Historic Army Project Enlists Painters
The largest U.S. Army museum in the world is recruiting volunteers for painting and blasting work on historic armored vehicles.
The National Armor and Cavalry Heritage Foundation is creating the 30-acre museum at the new Maneuver Center of Excellence in Ft. Benning, GA, to house the lineage, history and heritage of the U.S. Army's Armor and Cavalry Force.
With an estimated project cost of $50 million to 60 million, funded by private sources, the foundation is calling for volunteers to assist in the maintenance and restoration of historic armored vehicles.
The work will include setting up containment, blasting and painting tanks and helicopters as they arrive on their permanent concrete pads.
10 Contractors Needed
Tanks from the Army's earliest years to post-World War II have been moved from Ft. Knox, KY, to the museum, where the foundation hopes to finance and build a dynamic and innovative multi-dimensional museum facility that not preserves and presents history, while actively supporting education, recruiting, retention and public affairs.
|Ricky Young, NACHF|
The privately funded project will cost $50 million to $60 million. Pictured is the post-restoration version of the tank shown in the top photo.
While cash donations are being accepted, the organizers say "in kind" donations would be even better, especially if 10 contractors were able to commit to doing one unit each.
Project organizers are seeking containment, paint, abrasives, moisture control, air and blasting equipment, and project management and labor.
The current schedule is to have 10 units done by the end of June, and the entire museum completed at the end of next year.
The museum will highlight unit organization and bring to life the history and heritage of U.S. soldiers.
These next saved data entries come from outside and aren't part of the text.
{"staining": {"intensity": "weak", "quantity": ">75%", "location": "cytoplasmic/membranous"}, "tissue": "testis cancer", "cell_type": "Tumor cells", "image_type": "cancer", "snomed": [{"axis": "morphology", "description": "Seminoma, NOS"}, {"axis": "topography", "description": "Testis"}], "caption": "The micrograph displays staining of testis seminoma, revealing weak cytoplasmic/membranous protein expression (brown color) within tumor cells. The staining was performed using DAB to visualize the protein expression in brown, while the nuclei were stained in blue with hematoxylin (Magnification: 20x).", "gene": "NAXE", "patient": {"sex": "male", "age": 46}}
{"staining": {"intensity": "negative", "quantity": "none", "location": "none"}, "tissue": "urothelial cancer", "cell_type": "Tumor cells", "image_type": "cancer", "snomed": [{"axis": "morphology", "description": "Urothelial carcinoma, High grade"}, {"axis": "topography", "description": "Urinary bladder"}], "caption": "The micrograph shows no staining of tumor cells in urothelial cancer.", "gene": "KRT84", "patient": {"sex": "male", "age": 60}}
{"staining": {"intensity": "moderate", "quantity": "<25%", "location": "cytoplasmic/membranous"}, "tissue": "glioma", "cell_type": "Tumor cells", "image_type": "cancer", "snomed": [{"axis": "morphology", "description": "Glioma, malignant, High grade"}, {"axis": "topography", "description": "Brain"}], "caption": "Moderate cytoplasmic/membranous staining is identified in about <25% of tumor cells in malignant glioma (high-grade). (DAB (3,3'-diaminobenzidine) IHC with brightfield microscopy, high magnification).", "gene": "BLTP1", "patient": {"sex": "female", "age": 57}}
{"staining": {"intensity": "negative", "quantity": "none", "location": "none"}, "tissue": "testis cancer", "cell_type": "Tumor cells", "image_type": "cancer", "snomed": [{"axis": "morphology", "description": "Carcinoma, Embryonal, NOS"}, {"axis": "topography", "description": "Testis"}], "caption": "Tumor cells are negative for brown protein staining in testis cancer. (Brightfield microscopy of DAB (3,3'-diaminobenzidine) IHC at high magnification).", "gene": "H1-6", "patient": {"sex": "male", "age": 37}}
It will also provide a historic window into mounted warriors, their history and their role in the nation's history.
|Susan Boyd, Vulcan Painters Inc.|
Many tanks need work. The current schedule aims to have 10 units completed by the end of June, with the entire project running through the end of next year.
"It will show our servicemen and women that we as a nation and an industry appreciate what they have done to protect our country and the sacrifices they have made throughout our history, from the early Cavalry soldiers on horseback to those who are presently serving in mounted units in Afghanistan," the foundation says.